WHAT YOU WILL DO ▸ Could you write what comes next in the article on ECM technology at IBM's World of Watson conference, starting after its last sentence?

Probably nowhere in the world has the strange state that ECM technology finds itself in been on better display than it was at IBM’s World of Watson Conference (WoW) recently in Las Vegas.  It is clear that valuable mindshare has been ceded to other technologies, that momentum has been lost, and there are poor perceptions and challenges that the ECM industry must address all around.  Paradoxically, the opportunity and potential for future growth and success is also well within reach!  All this was on display in living color for the price of a conference badge and a willingness to subject oneself to Las Vegas for a few days.


Before I get to ECM’s tale, a few thoughts on WoW in general (I’m pretty sure IBM doesn’t want this TLA to catch hold, but it is just too hard to resist).  As you would expect, WoW was a non-stop showcase of IBM’s dreams and aspirations for all the things it is throwing under the Watson and Cognitive Computing banner. IBM made a point to highlight commercial Watson successes (to quell the critics who say Watson is technology with limited near term business purposes), alongside the myriad futuristic concept use cases that are not yet completely viable.  Many of the concepts are truly inspiring ideas that would not just line the pockets of big business, but actually improve the lives of people around the world.  So, I give kudos to IBM for the boldness of its bet on Watson and its aspirations to build a smarter planet.  If they pull it off, delivering both the altruistic use cases and commercial success to stem the tide of their long running revenue decline, they will have earned the right to be a proud “Big Blue” once again.

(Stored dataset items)
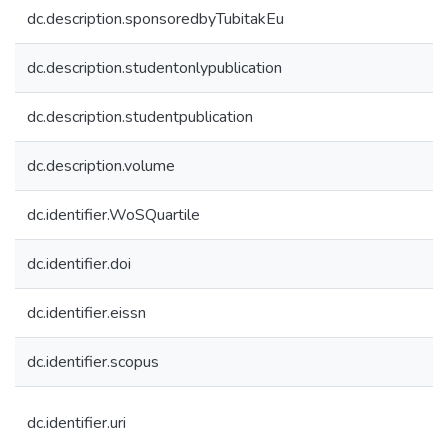
dc.description.sponsoredbyTubitakEu
dc.description.studentonlypublication
dc.description.studentpublication
dc.description.volume
dc.identifier.WoSQuartile
dc.identifier.doi
dc.identifier.eissn
dc.identifier.scopus
dc.identifier.uri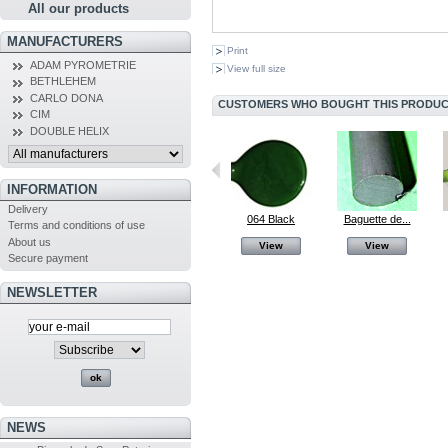
All our products
MANUFACTURERS
Print
ADAM PYROMETRIE
View full size
BETHLEHEM
CARLO DONA
CUSTOMERS WHO BOUGHT THIS PRODUCT
CIM
DOUBLE HELIX
INFORMATION
Delivery
Mandrin...
064 Black
064 Black
Baguette de...
Terms and conditions of use
About us
View
View
View
View
Secure payment
NEWSLETTER
NEWS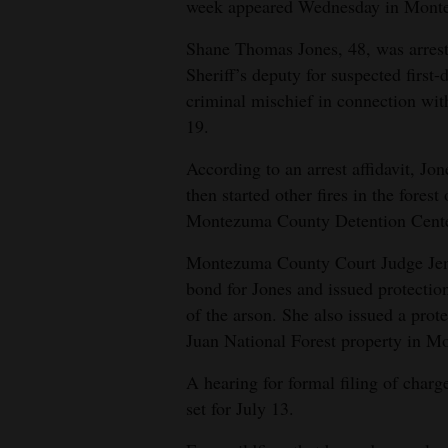
week appeared Wednesday in Monte
4CornersJobs
Shane Thomas Jones, 48, was arres
Sheriff’s deputy for suspected first
Real
criminal mischief in connection wit
Estate
19.
Classifieds
According to an arrest affidavit, Jon
then started other fires in the forest
Public
Montezuma County Detention Cente
Notices
Montezuma County Court Judge Jen
Advertise
bond for Jones and issued protectio
with
of the arson. She also issued a prot
Us
Juan National Forest property in M
A hearing for formal filing of charge
set for July 13.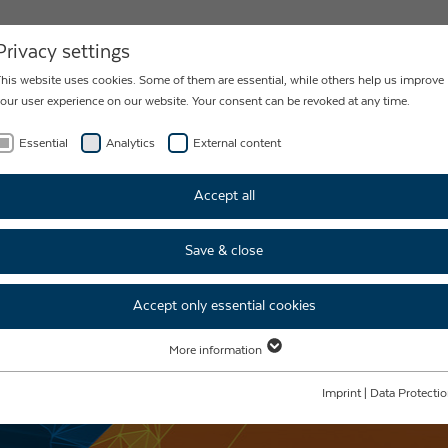
NEWS
CONTACT
Privacy settings
his website uses cookies. Some of them are essential, while others help us improve
our user experience on our website. Your consent can be revoked at any time.
Essential
Analytics
External content
Accept all
Save & close
Accept only essential cookies
More information
Essential
Essential cookies are required for basic website functions. This ensures that the
Imprint
|
Data Protecti
website functions properly.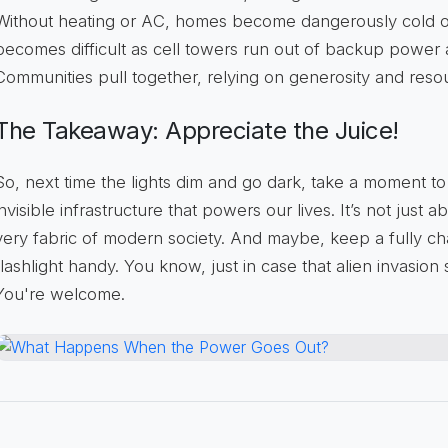
Without heating or AC, homes become dangerously cold o
becomes difficult as cell towers run out of backup power 
Communities pull together, relying on generosity and reso
The Takeaway: Appreciate the Juice!
So, next time the lights dim and go dark, take a moment to
invisible infrastructure that powers our lives. It’s not just a
very fabric of modern society. And maybe, keep a fully 
flashlight handy. You know, just in case that alien invasion
You're welcome.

WRITTEN ANSWER ▸
ECM’s tale is not so straightforward.  For me, it started at a pre-conference event where a Watson “Marketecture” Chart was shown and ECM found itself relegated to that dreaded spot at the bottom of the chart – basically the plumbing in the basement of a fancy new home, far away and out of sight of the guests (aka customer).  Later in the session, and totally out of context in the Watson and Cognitive lovefest, an IBM Case Manager and Box integration was briefly and awkwardly highlighted.  And such is the state of ECM at IBM and the world at large.  One minute forgotten, the next given a brief chance in the spotlight, just in case somebody is still interested.


The paradox continued as the work that IBM is doing with Box was on display in many places throughout the conference.  I found the new offerings linking IBM’s traditional ECM portfolio with Box compelling, along with soon to be launched Box Relay (a lightweight easy to use collaborative workflow tool built from scratch on Box).  In addition, Box’s role as a content repository for use cases such as external collaboration were well articulated and the point was made repeatedly that Box is complementary to, and not a replacement for, IBM’s flagship ECM products.  Still, as a veteran of these IBM Conferences, I couldn’t help but reflect on the fact that Box got more attention in one Conference than all of IBM’s own repositories combined across the last several of these events.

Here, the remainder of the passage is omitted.